EXERCISE DESCRIPTION –
All of the records should be given again verbatim.

RECORDS SUPPLIED –
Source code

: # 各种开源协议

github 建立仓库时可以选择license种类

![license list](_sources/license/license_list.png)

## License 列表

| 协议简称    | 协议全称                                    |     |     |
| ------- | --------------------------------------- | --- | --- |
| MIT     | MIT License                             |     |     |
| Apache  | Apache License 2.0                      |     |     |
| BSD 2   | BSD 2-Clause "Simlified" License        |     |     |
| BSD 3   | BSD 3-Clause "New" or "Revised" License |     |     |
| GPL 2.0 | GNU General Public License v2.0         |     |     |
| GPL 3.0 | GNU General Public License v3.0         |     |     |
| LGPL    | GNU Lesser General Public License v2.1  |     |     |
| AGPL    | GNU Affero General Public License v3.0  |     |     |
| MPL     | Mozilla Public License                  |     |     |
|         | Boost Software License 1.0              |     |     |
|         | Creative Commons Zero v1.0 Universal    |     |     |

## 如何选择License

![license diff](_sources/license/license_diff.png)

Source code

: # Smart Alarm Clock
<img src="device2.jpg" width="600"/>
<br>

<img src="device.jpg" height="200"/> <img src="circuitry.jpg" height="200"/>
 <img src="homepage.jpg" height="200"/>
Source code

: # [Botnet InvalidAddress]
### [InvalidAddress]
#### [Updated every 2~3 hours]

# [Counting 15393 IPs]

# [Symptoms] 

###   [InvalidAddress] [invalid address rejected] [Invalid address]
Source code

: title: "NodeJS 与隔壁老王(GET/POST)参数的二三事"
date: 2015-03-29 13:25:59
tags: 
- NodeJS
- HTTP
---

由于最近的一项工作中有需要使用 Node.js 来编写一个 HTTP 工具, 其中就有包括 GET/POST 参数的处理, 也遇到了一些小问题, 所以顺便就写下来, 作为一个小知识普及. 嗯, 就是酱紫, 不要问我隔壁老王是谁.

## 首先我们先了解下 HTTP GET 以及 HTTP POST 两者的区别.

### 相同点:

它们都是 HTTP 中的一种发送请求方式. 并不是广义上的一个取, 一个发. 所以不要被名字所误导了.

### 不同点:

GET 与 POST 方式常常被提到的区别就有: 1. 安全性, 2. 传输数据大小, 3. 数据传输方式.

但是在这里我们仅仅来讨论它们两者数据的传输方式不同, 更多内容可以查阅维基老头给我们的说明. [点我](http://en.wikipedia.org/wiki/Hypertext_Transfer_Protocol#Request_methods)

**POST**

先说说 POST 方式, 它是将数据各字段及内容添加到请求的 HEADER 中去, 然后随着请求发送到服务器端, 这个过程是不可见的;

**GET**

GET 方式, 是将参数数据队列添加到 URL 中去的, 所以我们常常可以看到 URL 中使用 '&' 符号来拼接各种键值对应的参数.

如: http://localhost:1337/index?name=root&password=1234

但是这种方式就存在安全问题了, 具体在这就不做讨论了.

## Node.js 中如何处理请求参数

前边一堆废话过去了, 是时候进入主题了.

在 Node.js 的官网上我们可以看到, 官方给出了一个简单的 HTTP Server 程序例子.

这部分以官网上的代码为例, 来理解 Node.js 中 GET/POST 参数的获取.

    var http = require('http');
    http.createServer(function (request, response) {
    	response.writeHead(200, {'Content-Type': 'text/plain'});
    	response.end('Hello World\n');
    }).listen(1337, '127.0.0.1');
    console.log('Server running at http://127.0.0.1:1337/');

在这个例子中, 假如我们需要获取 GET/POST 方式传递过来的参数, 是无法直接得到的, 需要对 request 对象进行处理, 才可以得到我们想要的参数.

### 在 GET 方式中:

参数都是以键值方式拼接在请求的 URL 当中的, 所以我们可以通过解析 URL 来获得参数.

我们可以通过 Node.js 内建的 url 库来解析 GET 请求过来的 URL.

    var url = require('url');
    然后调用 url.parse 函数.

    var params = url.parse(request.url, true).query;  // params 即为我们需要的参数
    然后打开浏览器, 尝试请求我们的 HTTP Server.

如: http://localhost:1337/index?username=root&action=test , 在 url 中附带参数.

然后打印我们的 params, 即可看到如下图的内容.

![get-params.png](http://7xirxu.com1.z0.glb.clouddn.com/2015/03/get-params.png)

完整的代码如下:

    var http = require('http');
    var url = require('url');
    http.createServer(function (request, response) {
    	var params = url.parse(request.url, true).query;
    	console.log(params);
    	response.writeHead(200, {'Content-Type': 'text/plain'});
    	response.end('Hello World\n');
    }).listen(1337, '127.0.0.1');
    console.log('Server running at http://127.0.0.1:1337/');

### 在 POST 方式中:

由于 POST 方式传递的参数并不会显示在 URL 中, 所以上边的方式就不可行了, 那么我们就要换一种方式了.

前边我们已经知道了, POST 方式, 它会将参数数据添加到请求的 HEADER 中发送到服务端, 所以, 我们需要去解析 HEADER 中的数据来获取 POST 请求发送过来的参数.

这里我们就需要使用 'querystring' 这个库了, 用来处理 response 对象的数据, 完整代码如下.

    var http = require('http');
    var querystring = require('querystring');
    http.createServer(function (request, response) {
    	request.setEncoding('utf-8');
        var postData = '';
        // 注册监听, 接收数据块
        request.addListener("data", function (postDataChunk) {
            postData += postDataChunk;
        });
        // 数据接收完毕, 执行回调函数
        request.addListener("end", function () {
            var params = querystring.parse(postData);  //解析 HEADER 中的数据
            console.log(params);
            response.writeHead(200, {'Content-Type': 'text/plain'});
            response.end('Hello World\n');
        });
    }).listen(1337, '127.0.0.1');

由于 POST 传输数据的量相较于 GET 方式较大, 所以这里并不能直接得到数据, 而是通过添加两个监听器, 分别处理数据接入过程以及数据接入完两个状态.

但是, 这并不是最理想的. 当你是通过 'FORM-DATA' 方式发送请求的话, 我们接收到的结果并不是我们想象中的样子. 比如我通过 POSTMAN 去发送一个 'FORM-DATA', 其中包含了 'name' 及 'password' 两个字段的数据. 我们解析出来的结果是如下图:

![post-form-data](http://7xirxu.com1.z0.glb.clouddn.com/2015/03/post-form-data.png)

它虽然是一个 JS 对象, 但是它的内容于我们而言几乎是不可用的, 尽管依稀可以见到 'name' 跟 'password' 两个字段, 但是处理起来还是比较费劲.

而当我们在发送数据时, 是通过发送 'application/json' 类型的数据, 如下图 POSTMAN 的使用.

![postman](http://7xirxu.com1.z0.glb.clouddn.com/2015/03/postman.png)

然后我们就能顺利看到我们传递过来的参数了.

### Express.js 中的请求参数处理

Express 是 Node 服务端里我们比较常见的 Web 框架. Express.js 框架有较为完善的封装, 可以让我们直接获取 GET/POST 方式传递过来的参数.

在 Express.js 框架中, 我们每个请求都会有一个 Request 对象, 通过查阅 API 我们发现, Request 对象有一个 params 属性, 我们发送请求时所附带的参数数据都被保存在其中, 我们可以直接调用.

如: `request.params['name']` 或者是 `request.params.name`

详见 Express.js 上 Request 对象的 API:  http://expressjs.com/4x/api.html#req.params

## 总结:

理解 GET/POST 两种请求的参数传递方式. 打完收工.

SOLUTION TO THIS PROBLEM –
Source code

: # 各种开源协议

github 建立仓库时可以选择license种类

![license list](_sources/license/license_list.png)

## License 列表

| 协议简称    | 协议全称                                    |     |     |
| ------- | --------------------------------------- | --- | --- |
| MIT     | MIT License                             |     |     |
| Apache  | Apache License 2.0                      |     |     |
| BSD 2   | BSD 2-Clause "Simlified" License        |     |     |
| BSD 3   | BSD 3-Clause "New" or "Revised" License |     |     |
| GPL 2.0 | GNU General Public License v2.0         |     |     |
| GPL 3.0 | GNU General Public License v3.0         |     |     |
| LGPL    | GNU Lesser General Public License v2.1  |     |     |
| AGPL    | GNU Affero General Public License v3.0  |     |     |
| MPL     | Mozilla Public License                  |     |     |
|         | Boost Software License 1.0              |     |     |
|         | Creative Commons Zero v1.0 Universal    |     |     |

## 如何选择License

![license diff](_sources/license/license_diff.png)

Source code

: # Smart Alarm Clock
<img src="device2.jpg" width="600"/>
<br>

<img src="device.jpg" height="200"/> <img src="circuitry.jpg" height="200"/>
 <img src="homepage.jpg" height="200"/>
Source code

: # [Botnet InvalidAddress]
### [InvalidAddress]
#### [Updated every 2~3 hours]

# [Counting 15393 IPs]

# [Symptoms] 

###   [InvalidAddress] [invalid address rejected] [Invalid address]
Source code

: title: "NodeJS 与隔壁老王(GET/POST)参数的二三事"
date: 2015-03-29 13:25:59
tags: 
- NodeJS
- HTTP
---

由于最近的一项工作中有需要使用 Node.js 来编写一个 HTTP 工具, 其中就有包括 GET/POST 参数的处理, 也遇到了一些小问题, 所以顺便就写下来, 作为一个小知识普及. 嗯, 就是酱紫, 不要问我隔壁老王是谁.

## 首先我们先了解下 HTTP GET 以及 HTTP POST 两者的区别.

### 相同点:

它们都是 HTTP 中的一种发送请求方式. 并不是广义上的一个取, 一个发. 所以不要被名字所误导了.

### 不同点:

GET 与 POST 方式常常被提到的区别就有: 1. 安全性, 2. 传输数据大小, 3. 数据传输方式.

但是在这里我们仅仅来讨论它们两者数据的传输方式不同, 更多内容可以查阅维基老头给我们的说明. [点我](http://en.wikipedia.org/wiki/Hypertext_Transfer_Protocol#Request_methods)

**POST**

先说说 POST 方式, 它是将数据各字段及内容添加到请求的 HEADER 中去, 然后随着请求发送到服务器端, 这个过程是不可见的;

**GET**

GET 方式, 是将参数数据队列添加到 URL 中去的, 所以我们常常可以看到 URL 中使用 '&' 符号来拼接各种键值对应的参数.

如: http://localhost:1337/index?name=root&password=1234

但是这种方式就存在安全问题了, 具体在这就不做讨论了.

## Node.js 中如何处理请求参数

前边一堆废话过去了, 是时候进入主题了.

在 Node.js 的官网上我们可以看到, 官方给出了一个简单的 HTTP Server 程序例子.

这部分以官网上的代码为例, 来理解 Node.js 中 GET/POST 参数的获取.

    var http = require('http');
    http.createServer(function (request, response) {
    	response.writeHead(200, {'Content-Type': 'text/plain'});
    	response.end('Hello World\n');
    }).listen(1337, '127.0.0.1');
    console.log('Server running at http://127.0.0.1:1337/');

在这个例子中, 假如我们需要获取 GET/POST 方式传递过来的参数, 是无法直接得到的, 需要对 request 对象进行处理, 才可以得到我们想要的参数.

### 在 GET 方式中:

参数都是以键值方式拼接在请求的 URL 当中的, 所以我们可以通过解析 URL 来获得参数.

我们可以通过 Node.js 内建的 url 库来解析 GET 请求过来的 URL.

    var url = require('url');
    然后调用 url.parse 函数.

    var params = url.parse(request.url, true).query;  // params 即为我们需要的参数
    然后打开浏览器, 尝试请求我们的 HTTP Server.

如: http://localhost:1337/index?username=root&action=test , 在 url 中附带参数.

然后打印我们的 params, 即可看到如下图的内容.

![get-params.png](http://7xirxu.com1.z0.glb.clouddn.com/2015/03/get-params.png)

完整的代码如下:

    var http = require('http');
    var url = require('url');
    http.createServer(function (request, response) {
    	var params = url.parse(request.url, true).query;
    	console.log(params);
    	response.writeHead(200, {'Content-Type': 'text/plain'});
    	response.end('Hello World\n');
    }).listen(1337, '127.0.0.1');
    console.log('Server running at http://127.0.0.1:1337/');

### 在 POST 方式中:

由于 POST 方式传递的参数并不会显示在 URL 中, 所以上边的方式就不可行了, 那么我们就要换一种方式了.

前边我们已经知道了, POST 方式, 它会将参数数据添加到请求的 HEADER 中发送到服务端, 所以, 我们需要去解析 HEADER 中的数据来获取 POST 请求发送过来的参数.

这里我们就需要使用 'querystring' 这个库了, 用来处理 response 对象的数据, 完整代码如下.

    var http = require('http');
    var querystring = require('querystring');
    http.createServer(function (request, response) {
    	request.setEncoding('utf-8');
        var postData = '';
        // 注册监听, 接收数据块
        request.addListener("data", function (postDataChunk) {
            postData += postDataChunk;
        });
        // 数据接收完毕, 执行回调函数
        request.addListener("end", function () {
            var params = querystring.parse(postData);  //解析 HEADER 中的数据
            console.log(params);
            response.writeHead(200, {'Content-Type': 'text/plain'});
            response.end('Hello World\n');
        });
    }).listen(1337, '127.0.0.1');

由于 POST 传输数据的量相较于 GET 方式较大, 所以这里并不能直接得到数据, 而是通过添加两个监听器, 分别处理数据接入过程以及数据接入完两个状态.

但是, 这并不是最理想的. 当你是通过 'FORM-DATA' 方式发送请求的话, 我们接收到的结果并不是我们想象中的样子. 比如我通过 POSTMAN 去发送一个 'FORM-DATA', 其中包含了 'name' 及 'password' 两个字段的数据. 我们解析出来的结果是如下图:

![post-form-data](http://7xirxu.com1.z0.glb.clouddn.com/2015/03/post-form-data.png)

它虽然是一个 JS 对象, 但是它的内容于我们而言几乎是不可用的, 尽管依稀可以见到 'name' 跟 'password' 两个字段, 但是处理起来还是比较费劲.

而当我们在发送数据时, 是通过发送 'application/json' 类型的数据, 如下图 POSTMAN 的使用.

![postman](http://7xirxu.com1.z0.glb.clouddn.com/2015/03/postman.png)

然后我们就能顺利看到我们传递过来的参数了.

### Express.js 中的请求参数处理

Express 是 Node 服务端里我们比较常见的 Web 框架. Express.js 框架有较为完善的封装, 可以让我们直接获取 GET/POST 方式传递过来的参数.

在 Express.js 框架中, 我们每个请求都会有一个 Request 对象, 通过查阅 API 我们发现, Request 对象有一个 params 属性, 我们发送请求时所附带的参数数据都被保存在其中, 我们可以直接调用.

如: `request.params['name']` 或者是 `request.params.name`

详见 Express.js 上 Request 对象的 API:  http://expressjs.com/4x/api.html#req.params

## 总结:

理解 GET/POST 两种请求的参数传递方式. 打完收工.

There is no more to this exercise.